The survey didn’t detail what practices did to reduce wait times, though prior research found clinic congestion, patient punctuality and the time a physician takes with processing are the major factors.

“Medical practices face a variety of challenges today, and among the most addressable are practice operations which tend to separate top performing practices from the rest,” MGMA President and CEO Halee Fischer-Wright, MD, said in a statement. “With this survey, we aim to glean insights that will enable practices to improve efficiencies and better serve their patients by making processes as smooth as possible.”

With wait times being a key component of patient satisfaction, it’s little surprise that nearly 75 percent of respondents conducted patient satisfaction surveys after every visit. Few reported doing so more frequently, and 3.3 percent said they never conduct such surveys. By far the most common method for delivering the surveys was email, used by 79.5 percent of practices.

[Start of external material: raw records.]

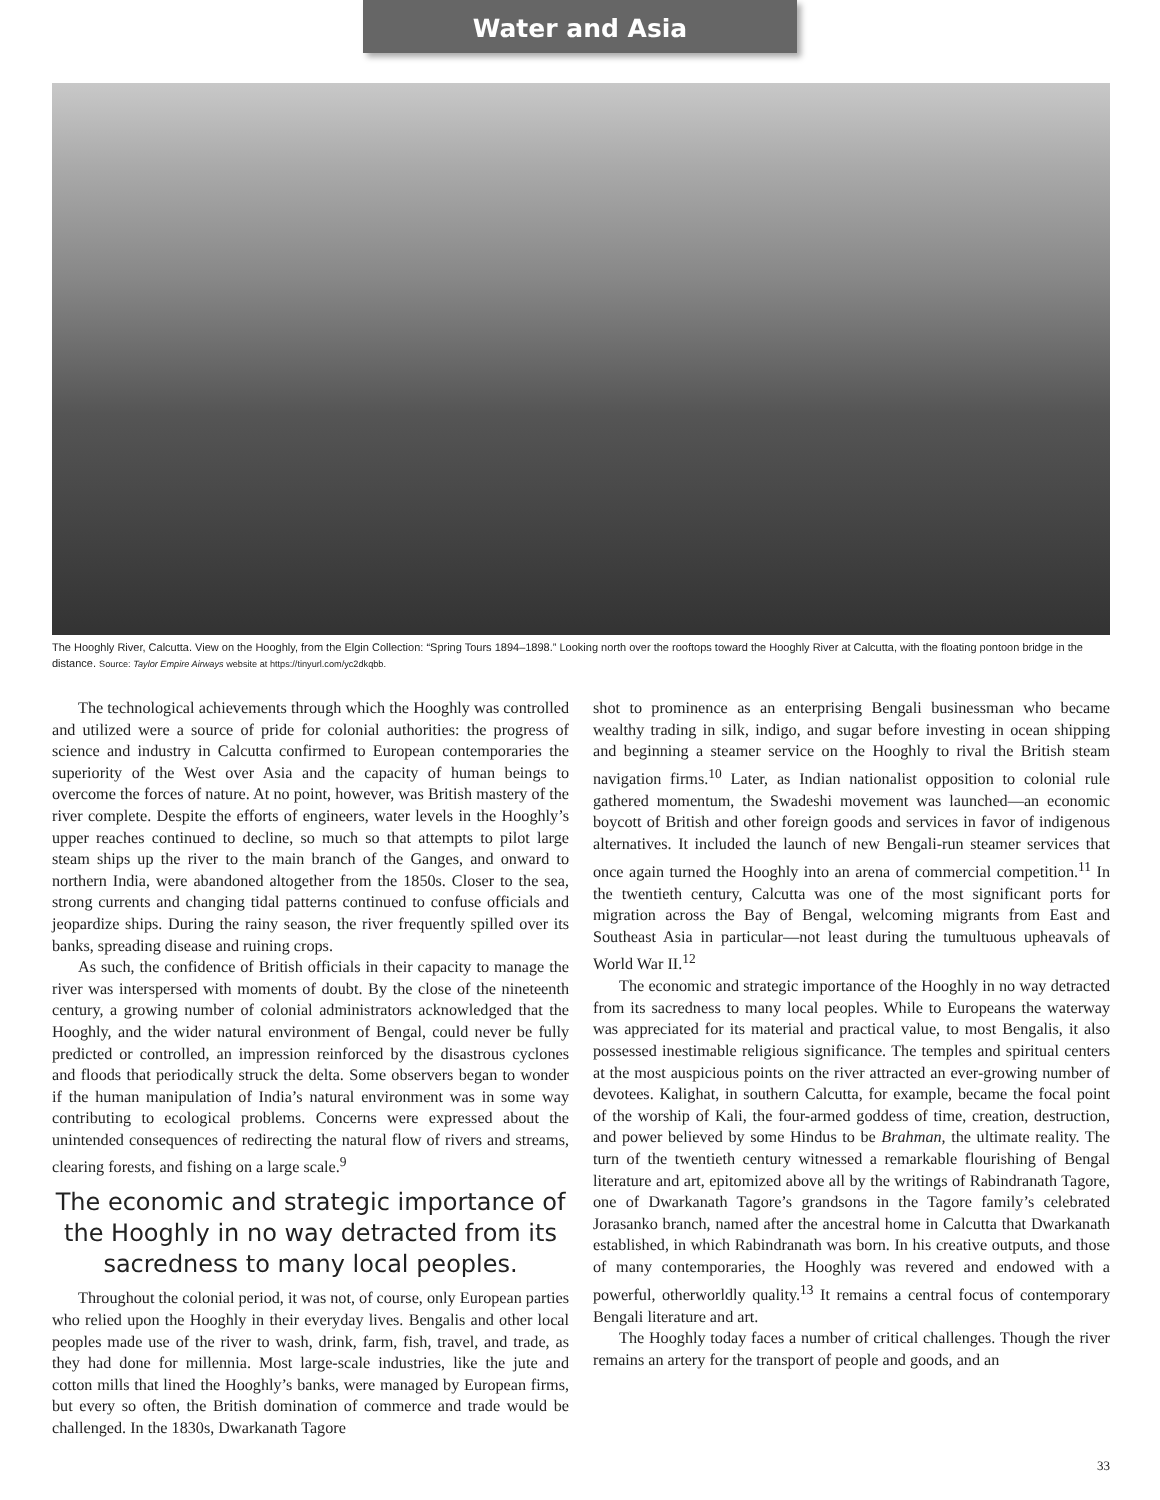Water and Asia
The Hooghly River, Calcutta. View on the Hooghly, from the Elgin Collection: “Spring Tours 1894–1898.” Looking north over the rooftops toward the Hooghly River at Calcutta, with the floating pontoon bridge in the distance. Source: Taylor Empire Airways website at https://tinyurl.com/yc2dkqbb.
The technological achievements through which the Hooghly was controlled and utilized were a source of pride for colonial authorities: the progress of science and industry in Calcutta confirmed to European contemporaries the superiority of the West over Asia and the capacity of human beings to overcome the forces of nature. At no point, however, was British mastery of the river complete. Despite the efforts of engineers, water levels in the Hooghly’s upper reaches continued to decline, so much so that attempts to pilot large steam ships up the river to the main branch of the Ganges, and onward to northern India, were abandoned altogether from the 1850s. Closer to the sea, strong currents and changing tidal patterns continued to confuse officials and jeopardize ships. During the rainy season, the river frequently spilled over its banks, spreading disease and ruining crops.
As such, the confidence of British officials in their capacity to manage the river was interspersed with moments of doubt. By the close of the nineteenth century, a growing number of colonial administrators acknowledged that the Hooghly, and the wider natural environment of Bengal, could never be fully predicted or controlled, an impression reinforced by the disastrous cyclones and floods that periodically struck the delta. Some observers began to wonder if the human manipulation of India’s natural environment was in some way contributing to ecological problems. Concerns were expressed about the unintended consequences of redirecting the natural flow of rivers and streams, clearing forests, and fishing on a large scale.<sup>9</sup>
The economic and strategic importance of the Hooghly in no way detracted from its sacredness to many local peoples.
Throughout the colonial period, it was not, of course, only European parties who relied upon the Hooghly in their everyday lives. Bengalis and other local peoples made use of the river to wash, drink, farm, fish, travel, and trade, as they had done for millennia. Most large-scale industries, like the jute and cotton mills that lined the Hooghly’s banks, were managed by European firms, but every so often, the British domination of commerce and trade would be challenged. In the 1830s, Dwarkanath Tagore
shot to prominence as an enterprising Bengali businessman who became wealthy trading in silk, indigo, and sugar before investing in ocean shipping and beginning a steamer service on the Hooghly to rival the British steam navigation firms.<sup>10</sup> Later, as Indian nationalist opposition to colonial rule gathered momentum, the Swadeshi movement was launched—an economic boycott of British and other foreign goods and services in favor of indigenous alternatives. It included the launch of new Bengali-run steamer services that once again turned the Hooghly into an arena of commercial competition.<sup>11</sup> In the twentieth century, Calcutta was one of the most significant ports for migration across the Bay of Bengal, welcoming migrants from East and Southeast Asia in particular—not least during the tumultuous upheavals of World War II.<sup>12</sup>
The economic and strategic importance of the Hooghly in no way detracted from its sacredness to many local peoples. While to Europeans the waterway was appreciated for its material and practical value, to most Bengalis, it also possessed inestimable religious significance. The temples and spiritual centers at the most auspicious points on the river attracted an ever-growing number of devotees. Kalighat, in southern Calcutta, for example, became the focal point of the worship of Kali, the four-armed goddess of time, creation, destruction, and power believed by some Hindus to be Brahman, the ultimate reality. The turn of the twentieth century witnessed a remarkable flourishing of Bengal literature and art, epitomized above all by the writings of Rabindranath Tagore, one of Dwarkanath Tagore’s grandsons in the Tagore family’s celebrated Jorasanko branch, named after the ancestral home in Calcutta that Dwarkanath established, in which Rabindranath was born. In his creative outputs, and those of many contemporaries, the Hooghly was revered and endowed with a powerful, otherworldly quality.<sup>13</sup> It remains a central focus of contemporary Bengali literature and art.
The Hooghly today faces a number of critical challenges. Though the river remains an artery for the transport of people and goods, and an
33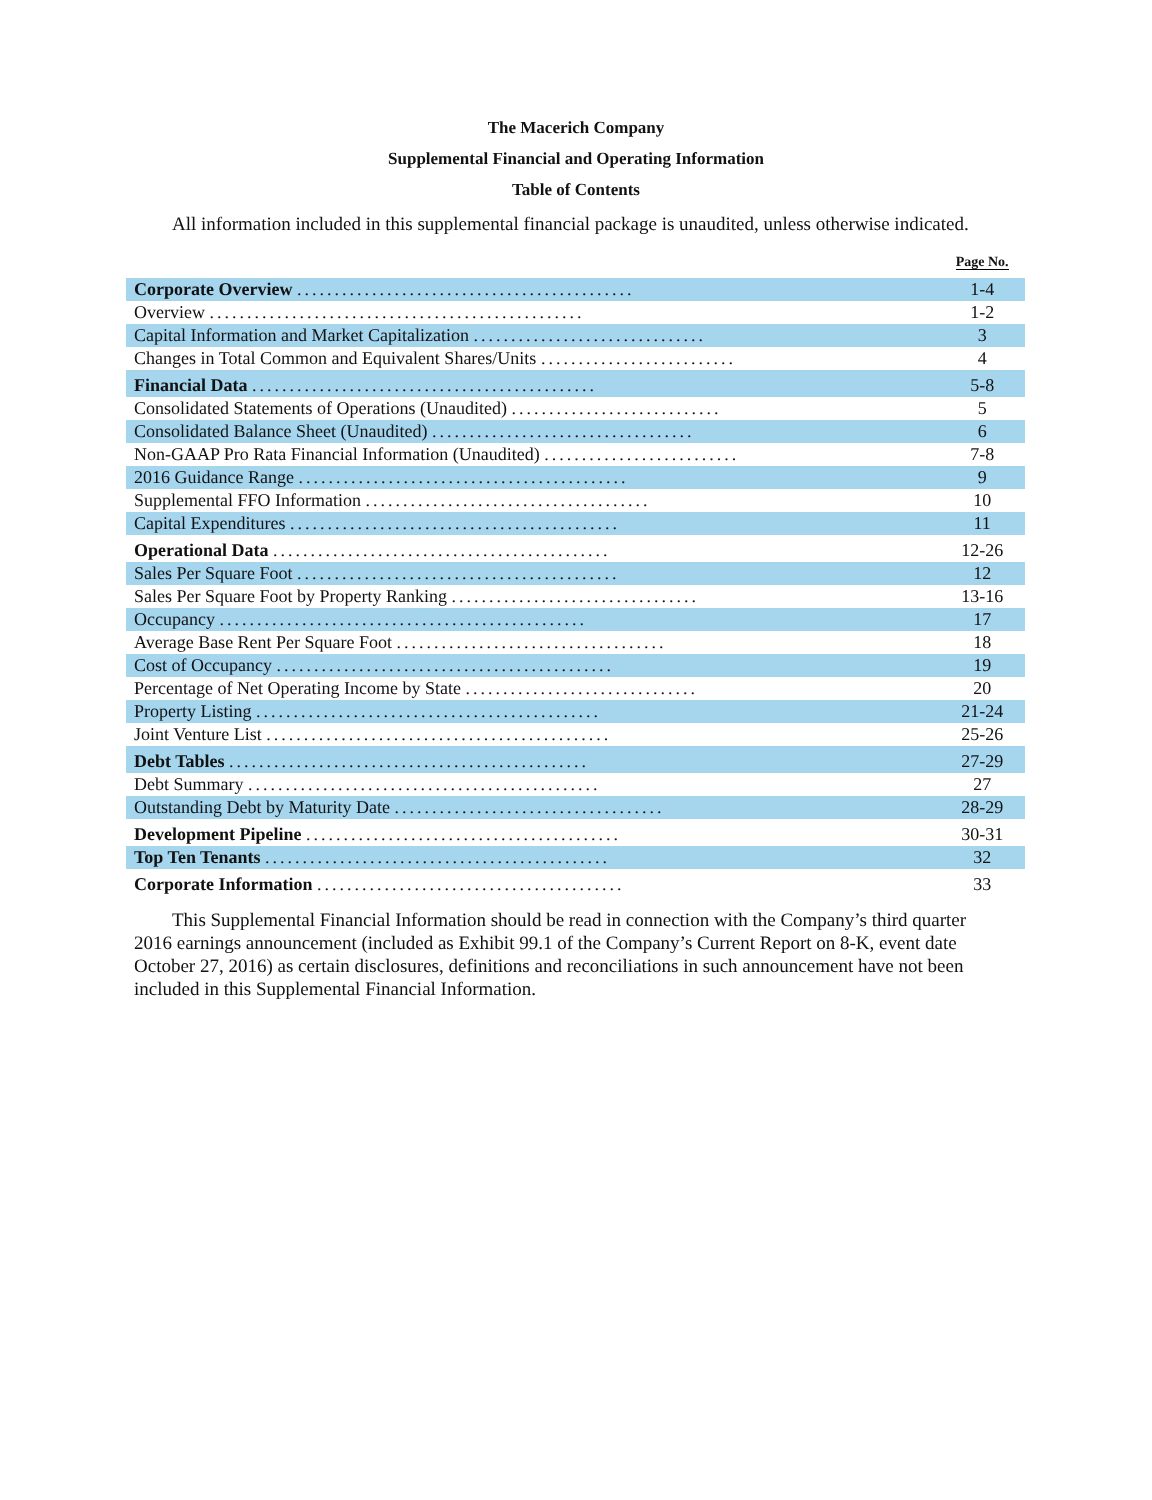The Macerich Company
Supplemental Financial and Operating Information
Table of Contents
All information included in this supplemental financial package is unaudited, unless otherwise indicated.
| | Page No. |
| --- | --- |
| Corporate Overview ............................................. | 1-4 |
| Overview .................................................. | 1-2 |
| Capital Information and Market Capitalization ............................... | 3 |
| Changes in Total Common and Equivalent Shares/Units .......................... | 4 |
| Financial Data .............................................. | 5-8 |
| Consolidated Statements of Operations (Unaudited) ............................ | 5 |
| Consolidated Balance Sheet (Unaudited) ................................... | 6 |
| Non-GAAP Pro Rata Financial Information (Unaudited) .......................... | 7-8 |
| 2016 Guidance Range ............................................ | 9 |
| Supplemental FFO Information ...................................... | 10 |
| Capital Expenditures ............................................ | 11 |
| Operational Data ............................................. | 12-26 |
| Sales Per Square Foot ........................................... | 12 |
| Sales Per Square Foot by Property Ranking ................................. | 13-16 |
| Occupancy ................................................. | 17 |
| Average Base Rent Per Square Foot .................................... | 18 |
| Cost of Occupancy ............................................. | 19 |
| Percentage of Net Operating Income by State ............................... | 20 |
| Property Listing .............................................. | 21-24 |
| Joint Venture List .............................................. | 25-26 |
| Debt Tables ................................................ | 27-29 |
| Debt Summary ............................................... | 27 |
| Outstanding Debt by Maturity Date .................................... | 28-29 |
| Development Pipeline .......................................... | 30-31 |
| Top Ten Tenants .............................................. | 32 |
| Corporate Information ......................................... | 33 |
This Supplemental Financial Information should be read in connection with the Company’s third quarter 2016 earnings announcement (included as Exhibit 99.1 of the Company’s Current Report on 8-K, event date October 27, 2016) as certain disclosures, definitions and reconciliations in such announcement have not been included in this Supplemental Financial Information.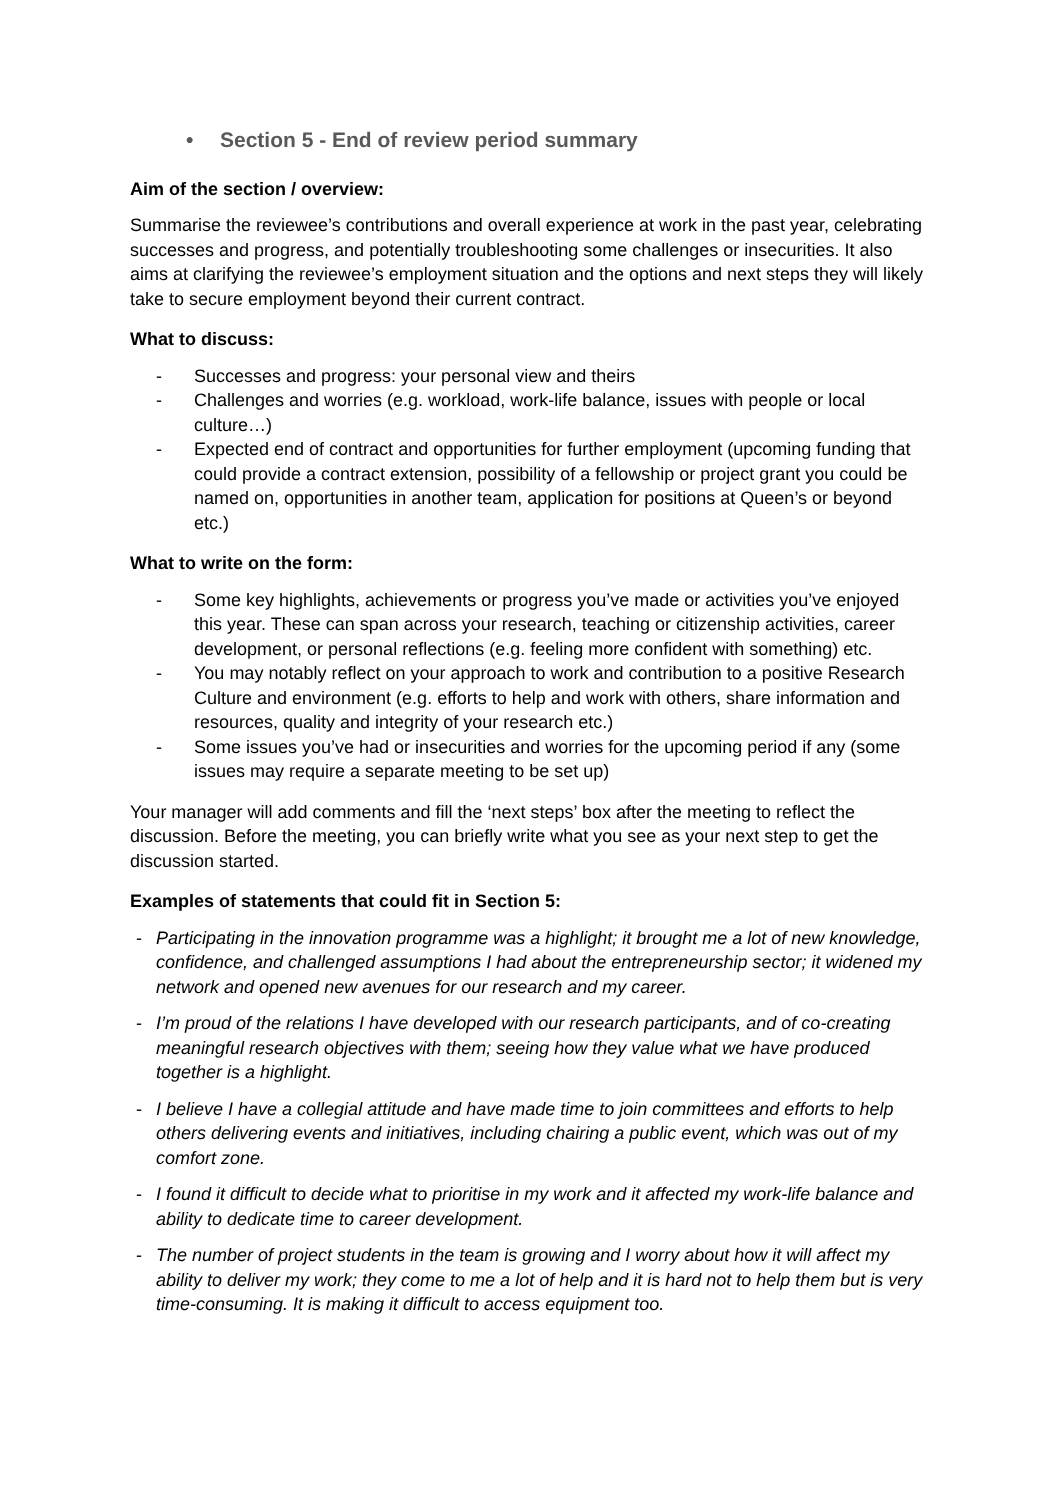• Section 5 - End of review period summary
Aim of the section / overview:
Summarise the reviewee’s contributions and overall experience at work in the past year, celebrating successes and progress, and potentially troubleshooting some challenges or insecurities. It also aims at clarifying the reviewee’s employment situation and the options and next steps they will likely take to secure employment beyond their current contract.
What to discuss:
- Successes and progress: your personal view and theirs
- Challenges and worries (e.g. workload, work-life balance, issues with people or local culture…)
- Expected end of contract and opportunities for further employment (upcoming funding that could provide a contract extension, possibility of a fellowship or project grant you could be named on, opportunities in another team, application for positions at Queen’s or beyond etc.)
What to write on the form:
- Some key highlights, achievements or progress you’ve made or activities you’ve enjoyed this year. These can span across your research, teaching or citizenship activities, career development, or personal reflections (e.g. feeling more confident with something) etc.
- You may notably reflect on your approach to work and contribution to a positive Research Culture and environment (e.g. efforts to help and work with others, share information and resources, quality and integrity of your research etc.)
- Some issues you’ve had or insecurities and worries for the upcoming period if any (some issues may require a separate meeting to be set up)
Your manager will add comments and fill the ‘next steps’ box after the meeting to reflect the discussion. Before the meeting, you can briefly write what you see as your next step to get the discussion started.
Examples of statements that could fit in Section 5:
- Participating in the innovation programme was a highlight; it brought me a lot of new knowledge, confidence, and challenged assumptions I had about the entrepreneurship sector; it widened my network and opened new avenues for our research and my career.
- I’m proud of the relations I have developed with our research participants, and of co-creating meaningful research objectives with them; seeing how they value what we have produced together is a highlight.
- I believe I have a collegial attitude and have made time to join committees and efforts to help others delivering events and initiatives, including chairing a public event, which was out of my comfort zone.
- I found it difficult to decide what to prioritise in my work and it affected my work-life balance and ability to dedicate time to career development.
- The number of project students in the team is growing and I worry about how it will affect my ability to deliver my work; they come to me a lot of help and it is hard not to help them but is very time-consuming. It is making it difficult to access equipment too.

There were differences among practices by ownership when it came to other forms of patient engagement. Hospital-owned practices across all specialties utilized patient portals more than physician-owned practices on every measure in the survey, including using the portal to pay bills (30 percent at hospital-owned practices vs. 10 percent at physician-owned), communicate with providers (29 percent vs. 15 percent), scheduling appointments (30 percent vs. 3 percent) and downloading or transmitting medical records (29 percent vs. 15 percent). Primary care practices had the highest percentage of use among all specialties.